1: 「苦手or得点が悪いNO」の「△×」

2: 「苦手or得点が悪いNO」の「◯」

3: 「苦手意識なく、得点も悪くない」「直近一ヶ月より以前のNO」の「△×」

4: 「苦手意識なく、得点も悪くない」「直近一ヶ月より以前のNO」の「◯」

5: 「苦手意識なく、得点も悪くない」「直近一ヶ月以内のNO」の「△×」

という順序になります。

デイリーチェック・マンスリー時点でも定着できていない自覚や、定着できていなかった結果が判明しているNOを優先し、その次に忘却している可能性の高い一ヶ月より前のNOに向かっていく流れになります。ただし、現実にはそれほど潤沢に時間はない方がほとんどかと思いますので、1あるいは2まででも終わればまずまず順当だと思います。

5年生のテキストでは「思考力の養成」が最も良いものになります。

「入試問題に挑戦」は前回NOの技術を用いた応用問題が中心で、一部思考力も要求するハイブリッド問題も入っております。「思考力アップ」も思考力の養成の次に良いものですが、こちらも一部技術寄りのものが掲載されていることもあり純粋思考力だけに寄せたものでない場合があります。

更には、一定の量を取り組むことも重要ですが、それ以上に取り組み方も重要です。

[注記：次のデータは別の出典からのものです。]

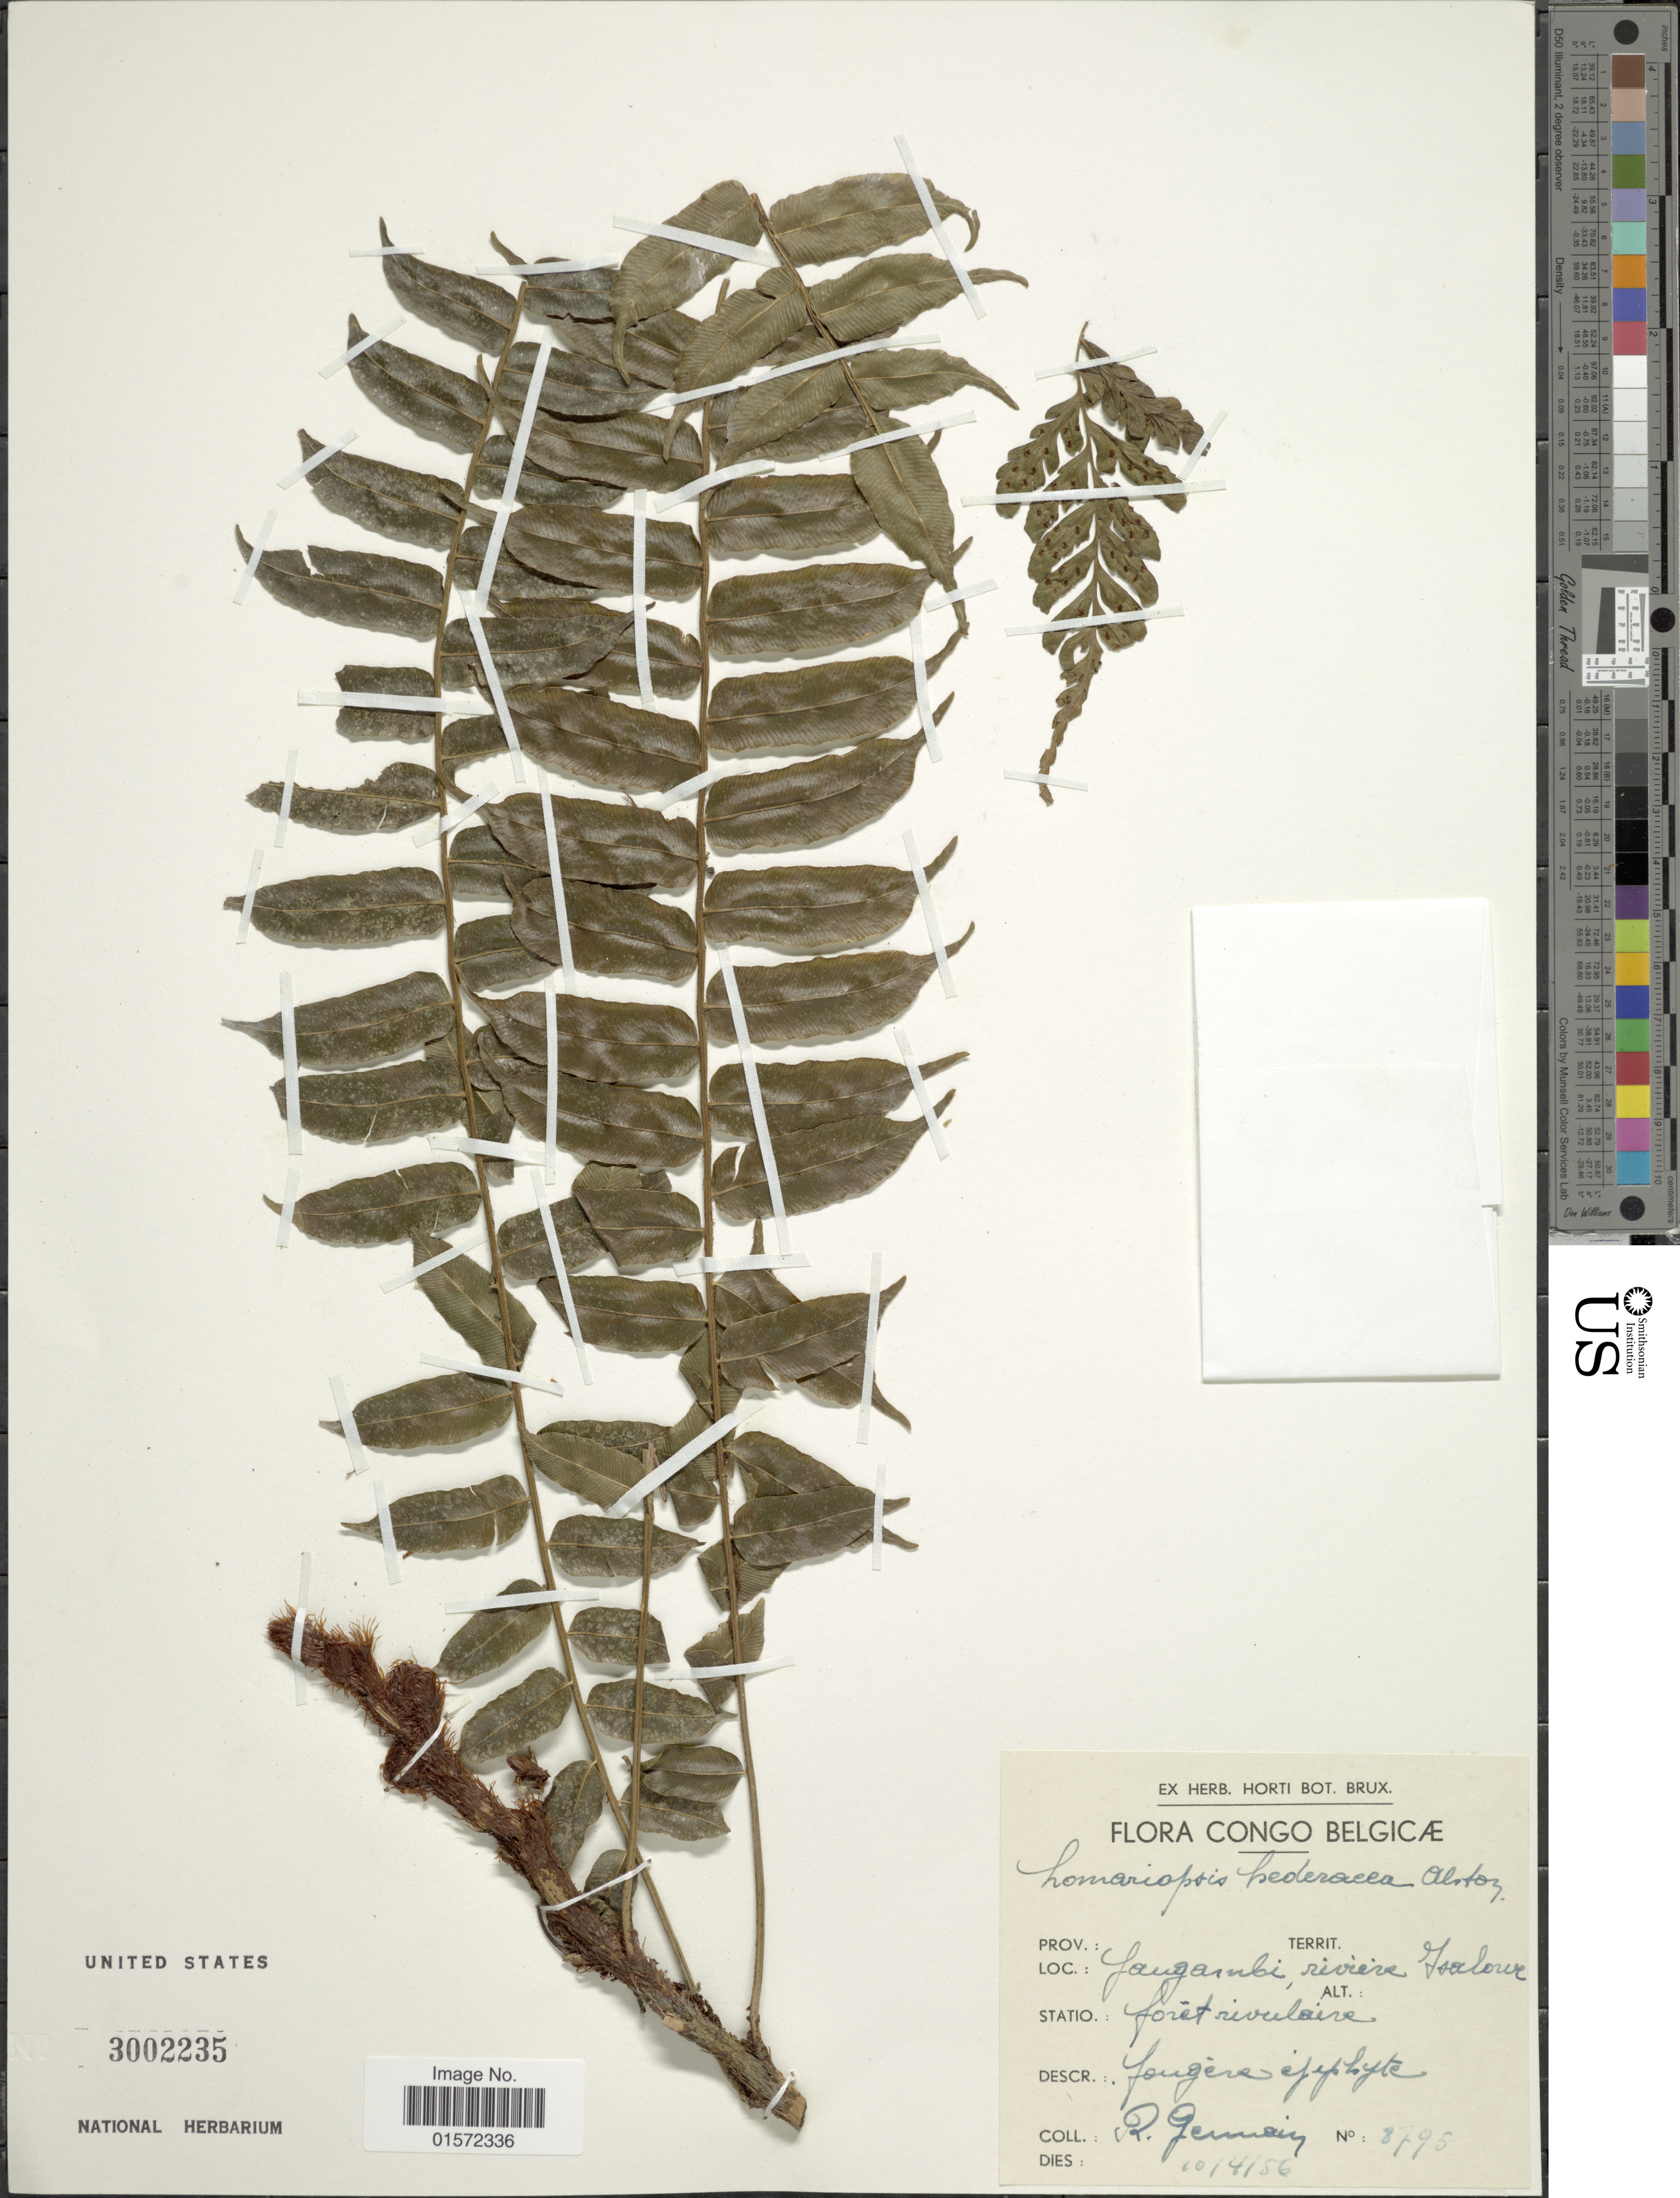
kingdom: Plantae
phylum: Tracheophyta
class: Polypodiopsida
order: Polypodiales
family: Lomariopsidaceae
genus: Lomariopsis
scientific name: Lomariopsis hederacea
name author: Alston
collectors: R. Germain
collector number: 8795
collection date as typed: Transcribed d/m/y: 10/4/56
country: Congo, Democratic Republic of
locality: Congo Belgicae, Yangambi, riviere Isalowe, forêt rivulaire.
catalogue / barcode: US 3002235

ここでは取り組み方についてお話しさせて頂きます。

まず、いくつか典型的な誤った取り組み方を記載させて頂くと、

A: 時間をかけすぎているor逆に時間をかけなさすぎる。

B: 答えを見て分かった気になったまま、解き直さない。

C: なぜそうするのかを自分で説明できないまま、解き直している。


という場合において、取り組み方の是正が必要です。

●A:「時間をかけすぎているor逆に時間をかけなさすぎる。」

基本的には問題に向き合う時間は1問10分です。(問題によって違いはあるものの)最大でも25分です。入試は勿論、サピックスオープンでもそれ以上の時間をかけてしまっては得点の最大化ができなくなります。一定で見切ることを体で身につける為にも時間をかけすぎない、ことは必要になります。

また一方で、整理や試行検証を全くせず1-2分など早すぎる時間で諦めることもNGです。通常の技術問題と向き合い方を変える必要があるのに、同じように「すぐに答えが出てこないから無理」というような型ができている可能性があり、それではいつまでも出来るようになりません。まずは、最低限、「整理する=分かっていることを書く、まとめる」ことから開始していくことで、次第に問題に「入っていく」ことができます。

●B:「答えを見て分かった気になったまま、解き直さない。」

これは技術問題でも同じですが、「分かる」と「出来る」には違いがあります。また、実際にやってみたら、実は細かな部分を分かっていなかったことに気づくことは多いです。本当に自分で出来るかを確認してはじめて「分かった」と言えます。

往往にして思考力問題は重たいし、再現性が低いのでついつい解き直しをさぼりがちになりますが、本当に分かったかの確認の為にも必ず解き直しをするようにしましょう。

●C:「なぜそうするのかを自分で説明できないまま、解き直している。」

いわゆる「操作を覚えて」いる状態です。思考力の本質とは、1つ1つ遭遇する分岐路において、自分のコンパスを持って進むべき方法を正しく判断・選択していくことに似ています。正しい道がわかってそれを自分の頭を使わずに通っていくと、結局いつまでも自分のコンパスを磨くことはできません。言葉で書くのが面倒であれば「口に出してブツブツ言う」でも構いません。「●●ということは、●●」「●●と●●があるので、●●は違う」など、これまで出会った思考力の高い子供たちの中にそういった子供たちも数多くいました。大学受験改革を意識してか、最難関校を中心に「根拠が理解できているか」を試す「論理・推理」の問題が近年増加傾向にあり、こういった学習が1年半後に勝負を分ける可能性があることも付け加えておきます。

以上

5年生のサピックスオープンの分析と対策を記載させて頂きました。
今後の学習のご参考になれば幸いです。